## Document extract
*** Block opens ***

Comment 16 Jeff Moyer 2012-09-24 18:24:13 UTC

(In reply to comment #15)
> (In reply to comment #13)
> > $ cat /sys/block/sda/device/scsi_disk/0\:0\:0\:0/cache_type 
> > write back
> > 
> > shows me the "write back" cache type - not sure if that is easier or harder
> > to parse.
> >
> No problem, with scsi_disk, we could get it by simple query.
> 
> >Note we should verify that enterprise luns (iSCSI or FC luns from NetApp, EMC,
> >HP, IBM, etc) show the write through cache type.
> >
> Could you help us with it? We have very limited access to HW, only what we
> can publicly find in Beaker and it can take ages to get the machines from
> there.

HP EVA advertises a write-through cache.

Comment 17 Jaroslav Škarvada 2012-09-24 23:11:28 UTC

(In reply to comment #11)
> (In reply to comment #7)
> > In addition, the current approach does not work for any device-mapper drives (like LVM). These are ignored right now.
> > 
> 
> We could parse the lsblk output to get the matching physical drives.

Proposed bash function to match mount points to physical drives (could be optimised):

function find_disk
{
  TREE=`lsblk -l 2>/dev/null | tac` || return
  LINES=`echo "$TREE" | grep -n " $1\$" | cut -d':' -f1`
  for l in $LINES
  do
    echo "$TREE" | sed -n "$l,$ p" | grep -m1 " disk " | sed 's/^\([^ ]\+\).*/\1/'
  done | uniq
}

Comment 19 Jan Vcelak 2012-09-27 11:57:12 UTC

Fix committed to upstream repository:
http://git.fedorahosted.org/cgit/tuned.git/commit/?h=1.0&id=64b45e8

This solution can handle LVM volumes on multiple physical devices. Barriers are not disabled in case any of the underlying device has "write back" cache. We can check this only if the device uses SCSI in kernel (SATA, SAN, ...). If we cannot check the cache type, we assume that the barriers can be safely enabled. Barriers are also not disabled on / and /boot partitions.

Comment 21 Jan Vcelak 2012-09-27 14:32:31 UTC

Resolved in tuned-0.2.19-8.el6

Comment 23 Eric Sandeen 2012-09-28 20:27:03 UTC

I'm curious, what happens if an explicit "barrier" or "nobarrier" is placed in fstab; does tuned profile enterprise-storage (or default) override it?  I think it does, and I'm not sure it should.  Granted, that may be a separate bug/RFE ...

what do you think?

Comment 24 Jan Vcelak 2012-10-02 11:25:26 UTC

> I'm curious, what happens if an explicit "barrier" or "nobarrier" is placed
> in fstab; does tuned profile enterprise-storage (or default) override it?  I
> think it does, and I'm not sure it should.  Granted, that may be a separate
> bug/RFE ...

*** Block closes ***

Excerpts from a dataset

*** Block opens ***

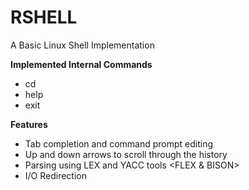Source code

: # RSHELL
A Basic Linux Shell Implementation

<b>Implemented Internal Commands</b>
- cd    <Change Directory>
- help  <Help>
- exit  <Exit Shell>

<b>Features</b>
- Tab completion and command prompt editing   <GNU Readline Library>
- Up and down arrows to scroll through the history  <GNU Readline Library>
- Parsing using LEX and YACC tools    <FLEX & BISON>
- I/O Redirection
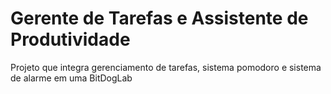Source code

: # Gerente de Tarefas e Assistente de Produtividade

Projeto que integra gerenciamento de tarefas, sistema pomodoro e sistema de alarme em uma BitDogLab
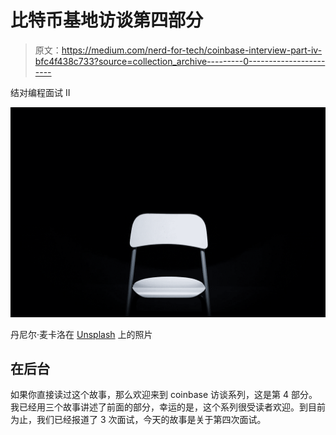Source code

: # 比特币基地访谈第四部分

> 原文：<https://medium.com/nerd-for-tech/coinbase-interview-part-iv-bfc4f438c733?source=collection_archive---------0----------------------->

结对编程面试 II

![](img/1f0ae1359526519d690d5ae9f72da715.png)

丹尼尔·麦卡洛在 [Unsplash](https://unsplash.com?utm_source=medium&utm_medium=referral) 上的照片

## 在后台

如果你直接读过这个故事，那么欢迎来到 coinbase 访谈系列，这是第 4 部分。我已经用三个故事讲述了前面的部分，幸运的是，这个系列很受读者欢迎。到目前为止，我们已经报道了 3 次面试，今天的故事是关于第四次面试。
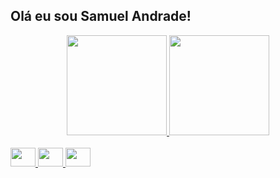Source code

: ## Olá eu sou Samuel Andrade!
<div align="center">
<a href="https://github.com/samueldev45">
<img height="160em" src="https://github-readme-stats.vercel.app/api?username=samueldev45&show_icons=true&theme=dracula&include_all_commits=true&count_private=true"/>
<img height="160em" src="https://github-readme-stats.vercel.app/api/top-langs/?username=samueldev45&layout=compact&langs_count=7&theme=dracula"/>
</div>

<div style="display: inline_block"><br>
<img height="30" width="40" src="https://cdn.jsdelivr.net/gh/devicons/devicon/icons/python/python-original.svg" />   
<img height="30" width="40 "src="https://cdn.jsdelivr.net/gh/devicons/devicon/icons/lua/lua-original-wordmark.svg" />
<img height="30" width="40" src="https://cdn.jsdelivr.net/gh/devicons/devicon/icons/cplusplus/cplusplus-original.svg" />       
</div>

 ##
 
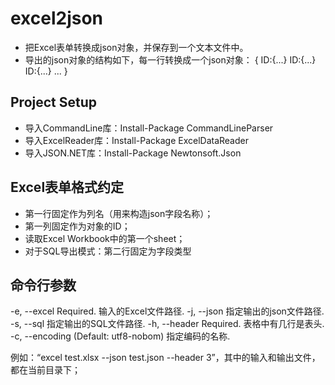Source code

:excel2json
==========

- 把Excel表单转换成json对象，并保存到一个文本文件中。
- 导出的json对象的结构如下，每一行转换成一个json对象：
{
	ID:{...}
	ID:{...}
	ID:{...}
	...
}

Project Setup
-------------
  - 导入CommandLine库：Install-Package CommandLineParser
  - 导入ExcelReader库：Install-Package ExcelDataReader
  - 导入JSON.NET库：Install-Package Newtonsoft.Json

Excel表单格式约定
-----------------
  - 第一行固定作为列名（用来构造json字段名称）；
  - 第一列固定作为对象的ID；
  - 读取Excel Workbook中的第一个sheet；
  - 对于SQL导出模式：第二行固定为字段类型

命令行参数
---------
 -e, --excel       Required. 输入的Excel文件路径.
 -j, --json        指定输出的json文件路径.
 -s, --sql         指定输出的SQL文件路径.
 -h, --header      Required. 表格中有几行是表头.
 -c, --encoding    (Default: utf8-nobom) 指定编码的名称.

例如：“excel test.xlsx --json test.json --header 3”，其中的输入和输出文件，都在当前目录下；
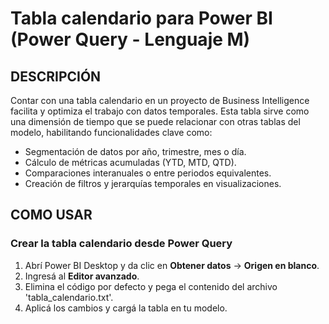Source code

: # Tabla calendario para Power BI (Power Query - Lenguaje M)

## DESCRIPCIÓN
Contar con una tabla calendario en un proyecto de Business Intelligence facilita y optimiza el trabajo con datos temporales.
Esta tabla sirve como una dimensión de tiempo que se puede relacionar con otras tablas del modelo, habilitando funcionalidades clave como:

- Segmentación de datos por año, trimestre, mes o día.
- Cálculo de métricas acumuladas (YTD, MTD, QTD).
- Comparaciones interanuales o entre periodos equivalentes.
- Creación de filtros y jerarquías temporales en visualizaciones.

## COMO USAR
### Crear la tabla calendario desde Power Query

1. Abrí Power BI Desktop y da clic en **Obtener datos** → **Origen en blanco**.
2. Ingresá al **Editor avanzado**.
3. Elimina el código por defecto y pega el contenido del archivo 'tabla_calendario.txt'.
4. Aplicá los cambios y cargá la tabla en tu modelo.
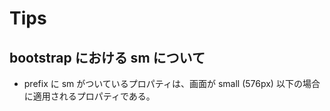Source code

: # Tips 

## bootstrap における sm について
- prefix に sm がついているプロパティは、画面が small (576px) 以下の場合に適用されるプロパティである。

## 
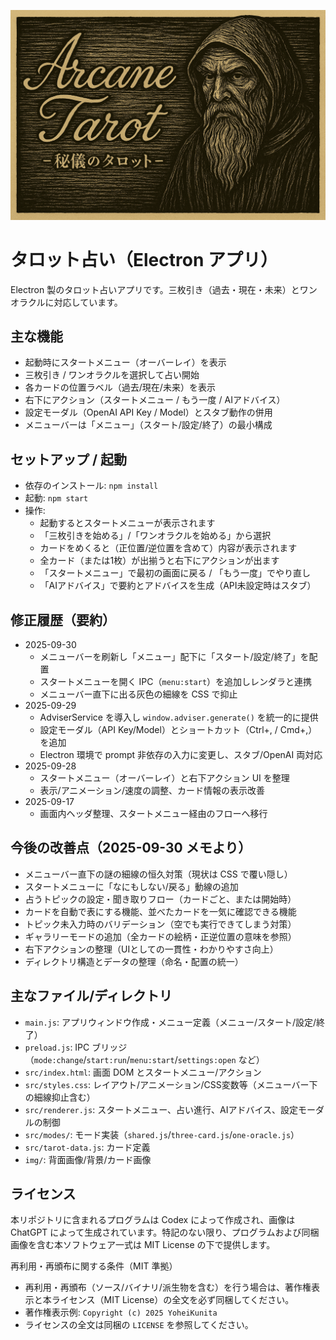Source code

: ![](img/arcane_tarot_readme.png)

タロット占い（Electron アプリ）
==============================

Electron 製のタロット占いアプリです。三枚引き（過去・現在・未来）とワンオラクルに対応しています。

主な機能
--------
- 起動時にスタートメニュー（オーバーレイ）を表示
- 三枚引き / ワンオラクルを選択して占い開始
- 各カードの位置ラベル（過去/現在/未来）を表示
- 右下にアクション（スタートメニュー / もう一度 / AIアドバイス）
- 設定モーダル（OpenAI API Key / Model）とスタブ動作の併用
- メニューバーは「メニュー」（スタート/設定/終了）の最小構成

セットアップ / 起動
------------------
- 依存のインストール: `npm install`
- 起動: `npm start`
- 操作:
  - 起動するとスタートメニューが表示されます
  - 「三枚引きを始める」/「ワンオラクルを始める」から選択
  - カードをめくると（正位置/逆位置を含めて）内容が表示されます
  - 全カード（または1枚）が出揃うと右下にアクションが出ます
  - 「スタートメニュー」で最初の画面に戻る / 「もう一度」でやり直し
  - 「AIアドバイス」で要約とアドバイスを生成（API未設定時はスタブ）

修正履歴（要約）
----------------
- 2025-09-30
  - メニューバーを刷新し「メニュー」配下に「スタート/設定/終了」を配置
  - スタートメニューを開く IPC（`menu:start`）を追加しレンダラと連携
  - メニューバー直下に出る灰色の細線を CSS で抑止
- 2025-09-29
  - AdviserService を導入し `window.adviser.generate()` を統一的に提供
  - 設定モーダル（API Key/Model）とショートカット（Ctrl+, / Cmd+,）を追加
  - Electron 環境で prompt 非依存の入力に変更し、スタブ/OpenAI 両対応
- 2025-09-28
  - スタートメニュー（オーバーレイ）と右下アクション UI を整理
  - 表示/アニメーション/速度の調整、カード情報の表示改善
- 2025-09-17
  - 画面内ヘッダ整理、スタートメニュー経由のフローへ移行

今後の改善点（2025-09-30 メモより）
-----------------------------------
- メニューバー直下の謎の細線の恒久対策（現状は CSS で覆い隠し）
- スタートメニューに「なにもしない/戻る」動線の追加
- 占うトピックの設定・聞き取りフロー（カードごと、または開始時）
- カードを自動で表にする機能、並べたカードを一気に確認できる機能
- トピック未入力時のバリデーション（空でも実行できてしまう対策）
- ギャラリーモードの追加（全カードの絵柄・正逆位置の意味を参照）
- 右下アクションの整理（UIとしての一貫性・わかりやすさ向上）
- ディレクトリ構造とデータの整理（命名・配置の統一）

主なファイル/ディレクトリ
--------------------------
- `main.js`: アプリウィンドウ作成・メニュー定義（メニュー/スタート/設定/終了）
- `preload.js`: IPC ブリッジ（`mode:change`/`start:run`/`menu:start`/`settings:open` など）
- `src/index.html`: 画面 DOM とスタートメニュー/アクション
- `src/styles.css`: レイアウト/アニメーション/CSS変数等（メニューバー下の細線抑止含む）
- `src/renderer.js`: スタートメニュー、占い進行、AIアドバイス、設定モーダルの制御
- `src/modes/`: モード実装（`shared.js`/`three-card.js`/`one-oracle.js`）
- `src/tarot-data.js`: カード定義
- `img/`: 背面画像/背景/カード画像

ライセンス
--------
本リポジトリに含まれるプログラムは Codex によって作成され、画像は ChatGPT によって生成されています。特記のない限り、プログラムおよび同梱画像を含む本ソフトウェア一式は MIT License の下で提供します。

再利用・再頒布に関する条件（MIT 準拠）
- 再利用・再頒布（ソース/バイナリ/派生物を含む）を行う場合は、著作権表示と本ライセンス（MIT License）の全文を必ず同梱してください。
- 著作権表示例: `Copyright (c) 2025 YoheiKunita`
- ライセンスの全文は同梱の `LICENSE` を参照してください。

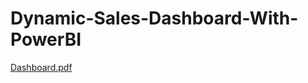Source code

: # Dynamic-Sales-Dashboard-With-PowerBI
[Dashboard.pdf](https://github.com/Da-Agadz/Dynamic-Sales-Dashboard-With-PowerBI/files/12388172/Dashboard.pdf)
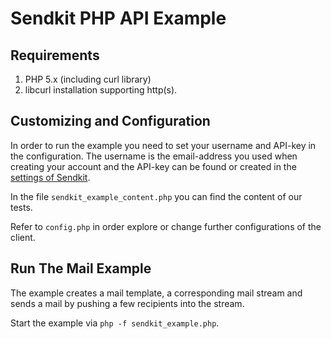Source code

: Sendkit PHP API Example
=======================

## Requirements

1. PHP 5.x (including curl library)
2. libcurl installation supporting http(s).

## Customizing and Configuration

In order to run the example you need to set your username and API-key in the
configuration. The username is the email-address you used when creating your
account and the API-key can be found or created in the [settings of Sendkit][settings].

In the file `sendkit_example_content.php` you can find the content of our tests.

Refer to `config.php` in order explore or change further configurations of the client.

## Run The Mail Example

The example creates a mail template, a corresponding
mail stream and sends a mail by pushing a few recipients into the stream.

Start the example via `php -f sendkit_example.php`.

[settings]: https://sendkit.com/app.html#mail_settings
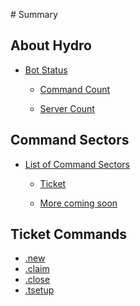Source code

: ‌# Summary

## About Hydro

* [Bot Status]()    

    * [Command Count](cmdcount.md)    

    * [Server Count](servercount.md)

## Command Sectors

* [List of Command Sectors]()    

    * [Ticket](tcmd.md) 
    
    * [More coming soon](hcmd.md)

## Ticket Commands

* [.new](new.md)
* [.claim](claim.md)
* [.close](close.md)
* [.tsetup](tsetup.md)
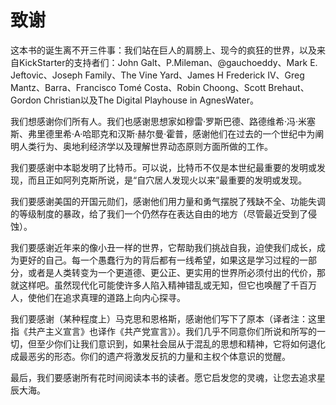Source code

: # 致谢

这本书的诞生离不开三件事：我们站在巨人的肩膀上、现今的疯狂的世界，以及来自KickStarter的支持者们：John Galt、P.Mileman、@gauchoeddy、Mark E. Jeftovic、Joseph Family、The Vine Yard、James H Frederick IV、Greg Mantz、Barra、Francisco Tomé Costa、Robin Choong、Scott Brehaut、Gordon Christian以及The Digital Playhouse in AgnesWater。

我们想感谢你们所有人。我们也感谢思想家如穆雷·罗斯巴德、路德维希·冯·米塞斯、弗里德里希·A·哈耶克和汉斯·赫尔曼·霍普，感谢他们在过去的一个世纪中为阐明人类行为、奥地利经济学以及理解世界动态原则方面所做的工作。

我们要感谢中本聪发明了比特币。可以说，比特币不仅是本世纪最重要的发明或发现，而且正如阿列克斯所说，是“自穴居人发现火以来”最重要的发明或发现。

我们要感谢美国的开国元勋们，感谢他们用力量和勇气摆脱了残缺不全、功能失调的等级制度的暴政，给了我们一个仍然存在表达自由的地方（尽管最近受到了侵蚀）。

我们要感谢近年来的像小丑一样的世界，它帮助我们挑战自我，迫使我们成长，成为更好的自己。每一个愚蠢行为的背后都有一线希望，如果这是学习过程的一部分，或者是人类转变为一个更道德、更公正、更实用的世界所必须付出的代价，那就这样吧。虽然现代化可能使许多人陷入精神错乱或无知，但它也唤醒了千百万人，使他们在追求真理的道路上向内心探寻。

我们要感谢（某种程度上）马克思和恩格斯，感谢他们写下了原本（译者注：这里指《共产主义宣言》也译作《共产党宣言》）。我们几乎不同意你们所说和所写的一切，但至少你们让我们意识到，如果社会屈从于混乱的思想和精神，它将如何退化成最恶劣的形态。你们的遗产将激发反抗的力量和主权个体意识的觉醒。

最后，我们要感谢所有花时间阅读本书的读者。愿它启发您的灵魂，让您去追求星辰大海。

*** Block closes ***

In the bug thread about disabling barriers, which tuned release is the issue reported as resolved in? The items are separate material and have no connection to the bug thread.

## Completed task
tuned-0.2.19-8.el6